── Input data

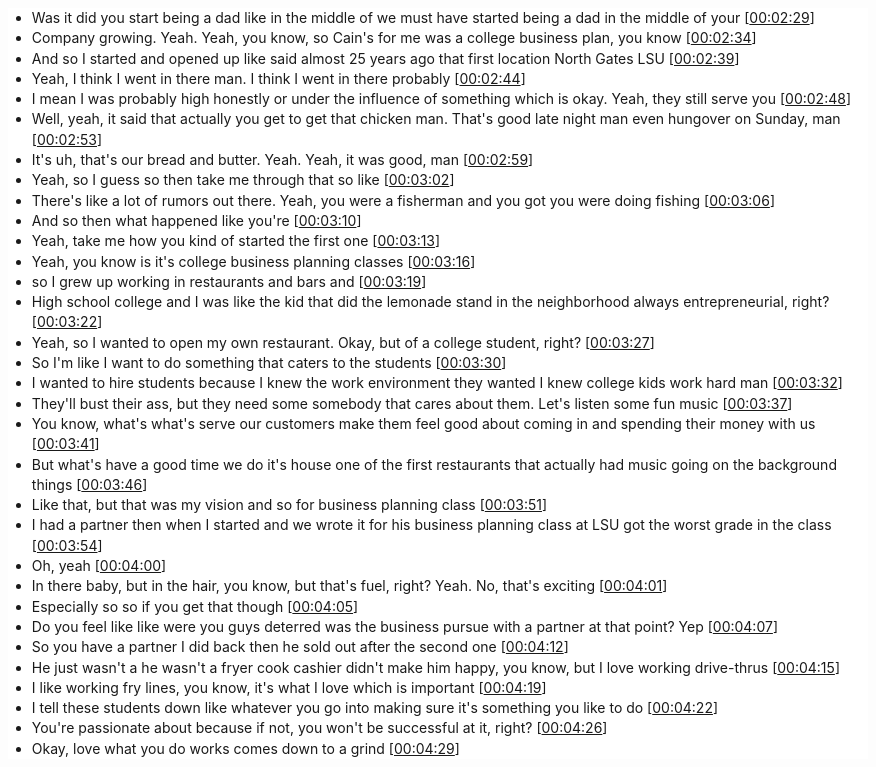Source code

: *  Was it did you start being a dad like in the middle of we must have started being a dad in the middle of your [[00:02:29](https://www.youtube.com/watch?v=Z7ZZzuUVyhM&t=149.72000000000003s)]
*  Company growing. Yeah. Yeah, you know, so Cain's for me was a college business plan, you know [[00:02:34](https://www.youtube.com/watch?v=Z7ZZzuUVyhM&t=154.88000000000002s)]
*  And so I started and opened up like said almost 25 years ago that first location North Gates LSU [[00:02:39](https://www.youtube.com/watch?v=Z7ZZzuUVyhM&t=159.44000000000003s)]
*  Yeah, I think I went in there man. I think I went in there probably [[00:02:44](https://www.youtube.com/watch?v=Z7ZZzuUVyhM&t=164.52s)]
*  I mean I was probably high honestly or under the influence of something which is okay. Yeah, they still serve you [[00:02:48](https://www.youtube.com/watch?v=Z7ZZzuUVyhM&t=168.64s)]
*  Well, yeah, it said that actually you get to get that chicken man. That's good late night man even hungover on Sunday, man [[00:02:53](https://www.youtube.com/watch?v=Z7ZZzuUVyhM&t=173.35999999999999s)]
*  It's uh, that's our bread and butter. Yeah. Yeah, it was good, man [[00:02:59](https://www.youtube.com/watch?v=Z7ZZzuUVyhM&t=179.45999999999998s)]
*  Yeah, so I guess so then take me through that so like [[00:03:02](https://www.youtube.com/watch?v=Z7ZZzuUVyhM&t=182.68s)]
*  There's like a lot of rumors out there. Yeah, you were a fisherman and you got you were doing fishing [[00:03:06](https://www.youtube.com/watch?v=Z7ZZzuUVyhM&t=186.51999999999998s)]
*  And so then what happened like you're [[00:03:10](https://www.youtube.com/watch?v=Z7ZZzuUVyhM&t=190.88s)]
*  Yeah, take me how you kind of started the first one [[00:03:13](https://www.youtube.com/watch?v=Z7ZZzuUVyhM&t=193.51999999999998s)]
*  Yeah, you know is it's college business planning classes [[00:03:16](https://www.youtube.com/watch?v=Z7ZZzuUVyhM&t=196.48s)]
*  so I grew up working in restaurants and bars and [[00:03:19](https://www.youtube.com/watch?v=Z7ZZzuUVyhM&t=199.36s)]
*  High school college and I was like the kid that did the lemonade stand in the neighborhood always entrepreneurial, right? [[00:03:22](https://www.youtube.com/watch?v=Z7ZZzuUVyhM&t=202.12s)]
*  Yeah, so I wanted to open my own restaurant. Okay, but of a college student, right? [[00:03:27](https://www.youtube.com/watch?v=Z7ZZzuUVyhM&t=207.64s)]
*  So I'm like I want to do something that caters to the students [[00:03:30](https://www.youtube.com/watch?v=Z7ZZzuUVyhM&t=210.44s)]
*  I wanted to hire students because I knew the work environment they wanted I knew college kids work hard man [[00:03:32](https://www.youtube.com/watch?v=Z7ZZzuUVyhM&t=212.48s)]
*  They'll bust their ass, but they need some somebody that cares about them. Let's listen some fun music [[00:03:37](https://www.youtube.com/watch?v=Z7ZZzuUVyhM&t=217.8s)]
*  You know, what's what's serve our customers make them feel good about coming in and spending their money with us [[00:03:41](https://www.youtube.com/watch?v=Z7ZZzuUVyhM&t=221.6s)]
*  But what's have a good time we do it's house one of the first restaurants that actually had music going on the background things [[00:03:46](https://www.youtube.com/watch?v=Z7ZZzuUVyhM&t=226.52s)]
*  Like that, but that was my vision and so for business planning class [[00:03:51](https://www.youtube.com/watch?v=Z7ZZzuUVyhM&t=231.36s)]
*  I had a partner then when I started and we wrote it for his business planning class at LSU got the worst grade in the class [[00:03:54](https://www.youtube.com/watch?v=Z7ZZzuUVyhM&t=234.86s)]
*  Oh, yeah [[00:04:00](https://www.youtube.com/watch?v=Z7ZZzuUVyhM&t=240.0s)]
*  In there baby, but in the hair, you know, but that's fuel, right? Yeah. No, that's exciting [[00:04:01](https://www.youtube.com/watch?v=Z7ZZzuUVyhM&t=241.0s)]
*  Especially so so if you get that though [[00:04:05](https://www.youtube.com/watch?v=Z7ZZzuUVyhM&t=245.52s)]
*  Do you feel like like were you guys deterred was the business pursue with a partner at that point? Yep [[00:04:07](https://www.youtube.com/watch?v=Z7ZZzuUVyhM&t=247.28s)]
*  So you have a partner I did back then he sold out after the second one [[00:04:12](https://www.youtube.com/watch?v=Z7ZZzuUVyhM&t=252.56s)]
*  He just wasn't a he wasn't a fryer cook cashier didn't make him happy, you know, but I love working drive-thrus [[00:04:15](https://www.youtube.com/watch?v=Z7ZZzuUVyhM&t=255.58s)]
*  I like working fry lines, you know, it's what I love which is important [[00:04:19](https://www.youtube.com/watch?v=Z7ZZzuUVyhM&t=259.64s)]
*  I tell these students down like whatever you go into making sure it's something you like to do [[00:04:22](https://www.youtube.com/watch?v=Z7ZZzuUVyhM&t=262.76s)]
*  You're passionate about because if not, you won't be successful at it, right? [[00:04:26](https://www.youtube.com/watch?v=Z7ZZzuUVyhM&t=266.28000000000003s)]
*  Okay, love what you do works comes down to a grind [[00:04:29](https://www.youtube.com/watch?v=Z7ZZzuUVyhM&t=269.38s)]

────

▶ _What is being asked_
Rewrite the records above with "partner" changed to "co-founder" and everything else left as it is. Leave the pictures out.

▶ _Output of the exercise_
Source code

: *  Was it did you start being a dad like in the middle of we must have started being a dad in the middle of your [[00:02:29](https://www.youtube.com/watch?v=Z7ZZzuUVyhM&t=149.72000000000003s)]
*  Company growing. Yeah. Yeah, you know, so Cain's for me was a college business plan, you know [[00:02:34](https://www.youtube.com/watch?v=Z7ZZzuUVyhM&t=154.88000000000002s)]
*  And so I started and opened up like said almost 25 years ago that first location North Gates LSU [[00:02:39](https://www.youtube.com/watch?v=Z7ZZzuUVyhM&t=159.44000000000003s)]
*  Yeah, I think I went in there man. I think I went in there probably [[00:02:44](https://www.youtube.com/watch?v=Z7ZZzuUVyhM&t=164.52s)]
*  I mean I was probably high honestly or under the influence of something which is okay. Yeah, they still serve you [[00:02:48](https://www.youtube.com/watch?v=Z7ZZzuUVyhM&t=168.64s)]
*  Well, yeah, it said that actually you get to get that chicken man. That's good late night man even hungover on Sunday, man [[00:02:53](https://www.youtube.com/watch?v=Z7ZZzuUVyhM&t=173.35999999999999s)]
*  It's uh, that's our bread and butter. Yeah. Yeah, it was good, man [[00:02:59](https://www.youtube.com/watch?v=Z7ZZzuUVyhM&t=179.45999999999998s)]
*  Yeah, so I guess so then take me through that so like [[00:03:02](https://www.youtube.com/watch?v=Z7ZZzuUVyhM&t=182.68s)]
*  There's like a lot of rumors out there. Yeah, you were a fisherman and you got you were doing fishing [[00:03:06](https://www.youtube.com/watch?v=Z7ZZzuUVyhM&t=186.51999999999998s)]
*  And so then what happened like you're [[00:03:10](https://www.youtube.com/watch?v=Z7ZZzuUVyhM&t=190.88s)]
*  Yeah, take me how you kind of started the first one [[00:03:13](https://www.youtube.com/watch?v=Z7ZZzuUVyhM&t=193.51999999999998s)]
*  Yeah, you know is it's college business planning classes [[00:03:16](https://www.youtube.com/watch?v=Z7ZZzuUVyhM&t=196.48s)]
*  so I grew up working in restaurants and bars and [[00:03:19](https://www.youtube.com/watch?v=Z7ZZzuUVyhM&t=199.36s)]
*  High school college and I was like the kid that did the lemonade stand in the neighborhood always entrepreneurial, right? [[00:03:22](https://www.youtube.com/watch?v=Z7ZZzuUVyhM&t=202.12s)]
*  Yeah, so I wanted to open my own restaurant. Okay, but of a college student, right? [[00:03:27](https://www.youtube.com/watch?v=Z7ZZzuUVyhM&t=207.64s)]
*  So I'm like I want to do something that caters to the students [[00:03:30](https://www.youtube.com/watch?v=Z7ZZzuUVyhM&t=210.44s)]
*  I wanted to hire students because I knew the work environment they wanted I knew college kids work hard man [[00:03:32](https://www.youtube.com/watch?v=Z7ZZzuUVyhM&t=212.48s)]
*  They'll bust their ass, but they need some somebody that cares about them. Let's listen some fun music [[00:03:37](https://www.youtube.com/watch?v=Z7ZZzuUVyhM&t=217.8s)]
*  You know, what's what's serve our customers make them feel good about coming in and spending their money with us [[00:03:41](https://www.youtube.com/watch?v=Z7ZZzuUVyhM&t=221.6s)]
*  But what's have a good time we do it's house one of the first restaurants that actually had music going on the background things [[00:03:46](https://www.youtube.com/watch?v=Z7ZZzuUVyhM&t=226.52s)]
*  Like that, but that was my vision and so for business planning class [[00:03:51](https://www.youtube.com/watch?v=Z7ZZzuUVyhM&t=231.36s)]
*  I had a co-founder then when I started and we wrote it for his business planning class at LSU got the worst grade in the class [[00:03:54](https://www.youtube.com/watch?v=Z7ZZzuUVyhM&t=234.86s)]
*  Oh, yeah [[00:04:00](https://www.youtube.com/watch?v=Z7ZZzuUVyhM&t=240.0s)]
*  In there baby, but in the hair, you know, but that's fuel, right? Yeah. No, that's exciting [[00:04:01](https://www.youtube.com/watch?v=Z7ZZzuUVyhM&t=241.0s)]
*  Especially so so if you get that though [[00:04:05](https://www.youtube.com/watch?v=Z7ZZzuUVyhM&t=245.52s)]
*  Do you feel like like were you guys deterred was the business pursue with a co-founder at that point? Yep [[00:04:07](https://www.youtube.com/watch?v=Z7ZZzuUVyhM&t=247.28s)]
*  So you have a co-founder I did back then he sold out after the second one [[00:04:12](https://www.youtube.com/watch?v=Z7ZZzuUVyhM&t=252.56s)]
*  He just wasn't a he wasn't a fryer cook cashier didn't make him happy, you know, but I love working drive-thrus [[00:04:15](https://www.youtube.com/watch?v=Z7ZZzuUVyhM&t=255.58s)]
*  I like working fry lines, you know, it's what I love which is important [[00:04:19](https://www.youtube.com/watch?v=Z7ZZzuUVyhM&t=259.64s)]
*  I tell these students down like whatever you go into making sure it's something you like to do [[00:04:22](https://www.youtube.com/watch?v=Z7ZZzuUVyhM&t=262.76s)]
*  You're passionate about because if not, you won't be successful at it, right? [[00:04:26](https://www.youtube.com/watch?v=Z7ZZzuUVyhM&t=266.28000000000003s)]
*  Okay, love what you do works comes down to a grind [[00:04:29](https://www.youtube.com/watch?v=Z7ZZzuUVyhM&t=269.38s)]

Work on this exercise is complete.